[STATED GOAL]
Transcribe, word for word, the passage of the post about writing short stories that begins at the words "Now, though I" and stops after "of incomplete novels.".

[EXTRACT]
## BEGIN

July of 2010. I decided, after successfully spinning a tale in 1000 words or less, to concentrate on short stories. While I had written small snippets before, they were more of a larger picture than a stand alone work. I just couldn’t write something small. I felt I was incapable of doing it–until that little piece of flash fiction happened.
Now, though I have two novels in progress, I’ve been doing well in weaving the little tidbits. Granted, I’ve been noticing I’m starting to rack up a few unfinished short stories. I don’t think it’s a trend because if I concentrate on one of them, it gets completed quicker than a vast number of incomplete novels.
A few friends over at Scribophile have decided to submit works for this Ocean Anthology. Being that I have had a lot on my plate lately, and a request for artwork (I’ve been neglecting my artsy side and I hate myself for it), I decided to dig through some of the shorts I have and see if I can edit the hell out of it for a story.
I decided to use one called Watery Aspirations (1880 words). Again, this is something with the character that is the origin of my namesake. Here’s is the original text I would be working with:
Kastil stretched his shoulder out, the stiffness of the wound still plaguing him. He had insisted on seeing the extent of the damage and wished his curiosity would have stayed at bay. The sea troll had gleefully ripped his flesh away like peeling the rind from an orange. Most of the tattoo that spread across his shoulders no longer existed. While the means of how the marking got there irritated Kastil, its significance did not. He’d earned the right to wear it in Phalden’s brotherhood of thieves in his days in Waterdeep. It felt like part of who he was had been stripped away and to often of late that had been the life he led. Every step of his journey had unraveled who Kastil thought he was bit by bit.

## END

[INFORMATION SHOWN]

## BEGIN

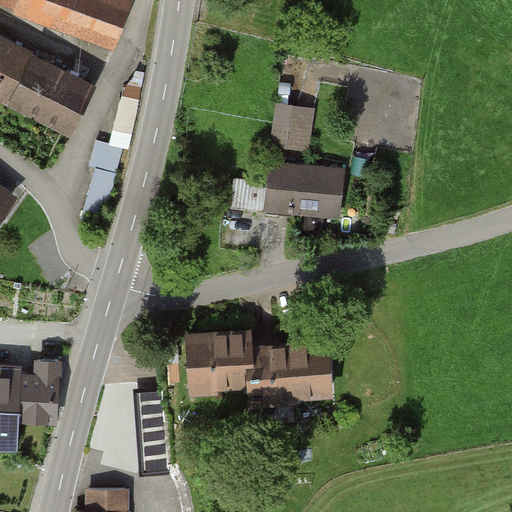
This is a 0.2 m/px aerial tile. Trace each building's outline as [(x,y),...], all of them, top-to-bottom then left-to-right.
[(22,0),(20,6),(112,45),(130,0),(22,0)] [(0,38),(0,93),(10,99),(33,55),(0,38)] [(94,86),(33,55),(10,99),(72,130),(94,86)] [(115,211),(139,89),(126,86),(115,140),(101,138),(88,206),(115,211)] [(313,110),(291,107),(286,143),(307,146),(313,110)] [(273,162),(268,203),(339,212),(344,170),(273,162)] [(264,181),(234,177),(230,208),(260,212),(264,181)] [(0,212),(13,196),(0,186),(0,212)] [(265,335),(192,340),(195,383),(268,378),(266,346),(265,335)] [(329,342),(266,346),(268,378),(269,396),(332,392),(329,342)] [(0,435),(16,437),(17,414),(57,416),(61,359),(40,358),(38,376),(0,373),(0,435)] [(90,510),(77,510),(77,511),(126,511),(126,488),(90,489),(90,510)]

## END

[ANSWER TO THIS TASK]
Now, though I have two novels in progress, I’ve been doing well in weaving the little tidbits. Granted, I’ve been noticing I’m starting to rack up a few unfinished short stories. I don’t think it’s a trend because if I concentrate on one of them, it gets completed quicker than a vast number of incomplete novels.